- From: <lee@sq.com>
- Date: Fri, 27 Sep 96 12:52:45 EDT
- To: dgd@cs.bu.edu, w3c-sgml-wg@w3.org
> This is just one example, but the uniformity of file handling in Unix > suggests that '\n' is an application convention, and not a system feature > (so we are even within our rights to ignore it). Yes. It was an early goal of Unix (it's in one of the Bell Tech. Journal Special Issue papers, I think) to avoid record-based files altogether. I think a lot of the RS/RE trouble comes from confusion between the representation and that which is represented. Some people (many people) want to be able to say this is a monospaced example and the columns line up. and have spaces, tabs and newlines be significant in the markup in order to represent that in a ``WYSIWYG'' way. Then people with no background in design can try and lay out their source code or DTDs and align unrelated things at the expense of clarity :-), and neither the receiving application nor the screen or paper layout designer can correct the errors without extensive hand work, it's awful. Rants aside :-), this is an insidious form of minimisation. Insidious because it does not in fact have a fully normalised form! It is one thing to use SHORTREF or DATATAG to map newline to <BR> or &linebreak; or something. It is quite another to use spaces tabs and newlines to draw ASCII art. If people want to do this, they should use a NOTATION. Perhaps we need a kind of Unix vgrind that takes an SGML instance or DTD fragment and pretty-prints it into an XML representation.

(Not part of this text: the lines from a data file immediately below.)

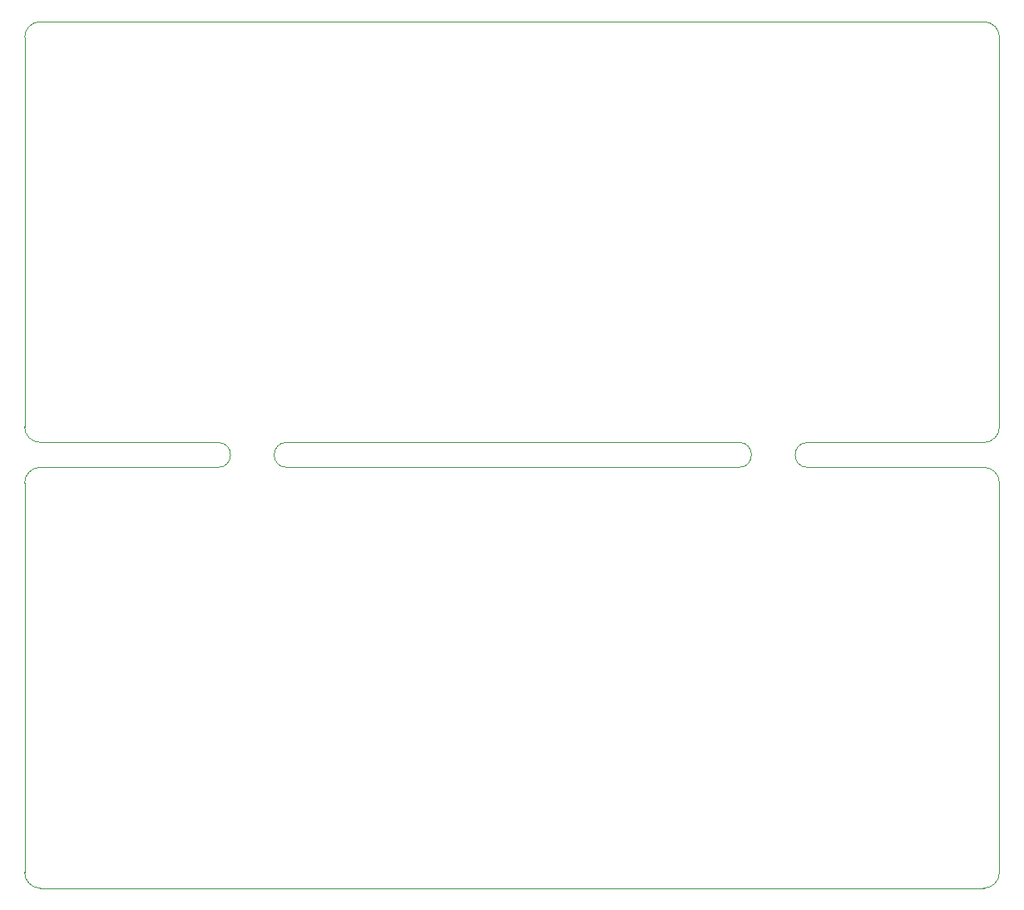
<source format=gbr>
%TF.GenerationSoftware,KiCad,Pcbnew,(5.1.9)-1*%
%TF.CreationDate,2021-06-03T20:52:14+02:00*%
%TF.ProjectId,Neopad,4e656f70-6164-42e6-9b69-6361645f7063,rev?*%
%TF.SameCoordinates,Original*%
%TF.FileFunction,Profile,NP*%
%FSLAX46Y46*%
G04 Gerber Fmt 4.6, Leading zero omitted, Abs format (unit mm)*
G04 Created by KiCad (PCBNEW (5.1.9)-1) date 2021-06-03 20:52:14*
%MOMM*%
%LPD*%
G01*
G04 APERTURE LIST*
%TA.AperFunction,Profile*%
%ADD10C,0.050000*%
%TD*%
G04 APERTURE END LIST*
D10*
X120967500Y-96202500D02*
G75*
G02*
X120967500Y-93662500I0J1270000D01*
G01*
X113982500Y-93662500D02*
G75*
G02*
X113982500Y-96202500I0J-1270000D01*
G01*
X67945000Y-96202500D02*
G75*
G02*
X67945000Y-93662500I0J1270000D01*
G01*
X60960000Y-93662500D02*
G75*
G02*
X60960000Y-96202500I0J-1270000D01*
G01*
X60960000Y-96202500D02*
X42862500Y-96202500D01*
X113982500Y-96202500D02*
X67945000Y-96202500D01*
X138906250Y-96202500D02*
X120967500Y-96202500D01*
X120967500Y-93662500D02*
X138906250Y-93662500D01*
X67945000Y-93662500D02*
X113982500Y-93662500D01*
X42862500Y-93662500D02*
X60960000Y-93662500D01*
X140493750Y-137477500D02*
X140493750Y-97790000D01*
X138906250Y-96202500D02*
G75*
G02*
X140493750Y-97790000I0J-1587500D01*
G01*
X41275000Y-97790000D02*
G75*
G02*
X42862500Y-96202500I1587500J0D01*
G01*
X140493750Y-137477500D02*
G75*
G02*
X138906250Y-139065000I-1587500J0D01*
G01*
X41275000Y-97790000D02*
X41275000Y-137477500D01*
X138906250Y-139065000D02*
X42862500Y-139065000D01*
X42862500Y-139065000D02*
G75*
G02*
X41275000Y-137477500I0J1587500D01*
G01*
X42862500Y-93662500D02*
G75*
G02*
X41275000Y-92075000I0J1587500D01*
G01*
X41275000Y-52387500D02*
G75*
G02*
X42862500Y-50800000I1587500J0D01*
G01*
X138906250Y-50800000D02*
G75*
G02*
X140493750Y-52387500I0J-1587500D01*
G01*
X140493750Y-92075000D02*
G75*
G02*
X138906250Y-93662500I-1587500J0D01*
G01*
X41275000Y-52387500D02*
X41275000Y-92075000D01*
X138906250Y-50800000D02*
X42862500Y-50800000D01*
X140493750Y-92075000D02*
X140493750Y-52387500D01*
M02*

</source>
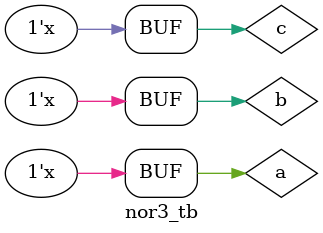
<source format=v>
module nor3(a,b,c,d);
  input a,b,c;
  output d;
  wire w0,w1;
  
  supply0 gnd;
  supply1 vcc;
  
  pmos p1(w0,vcc,a);
  pmos p2(w1,w0,b);
  pmos p3(d,w1,c);
  nmos n1(d,gnd,a);
  nmos n2(d,gnd,b);
  nmos n3(d,gnd,c);
  
endmodule

module nor3_tb;
  reg a,b,c;
  wire d;
  
  nor3 uut(a,b,c,d);
  
  initial
  begin
    a=0;b=0;c=0;
  end
  
  always begin #200 a=~a; end
  always begin #100 b=~b; end
  always begin #50 c=~c; end
  
endmodule


</source>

If the same were done for C (I have a C --> SMLG (sic) program I wrote that lets you view C in Panorama, for example) and plain text, how important would this issue still be? You can't include C or C++ in SGML without pre-processing anyway, because of int *ip = &i; being not only legal but common, unless you change ERO to be @ or something else saner than &. Same with perl. Unix shell scripts are OK with & because it's not usually followed by a name, although 1>&2; occurs fairly often in both shell and awk. But you do get prog <input>output, which isn't OK in #PCDATA, and even prog </tmp/xxx which can't go in CDATA. You can edit the files to put spaces in or quote the < and & < signs, but that's pre-processing. So I suggest that in the Twenty Page XML Book there by a note about how to include program listings, and exactly which characters need to be escaped, and how to escape them, and have done with it. And if multiple spaces and newlines need to be escaped, as I expect, say how. Lee
Received on Friday, 27 September 1996 12:53:01 UTC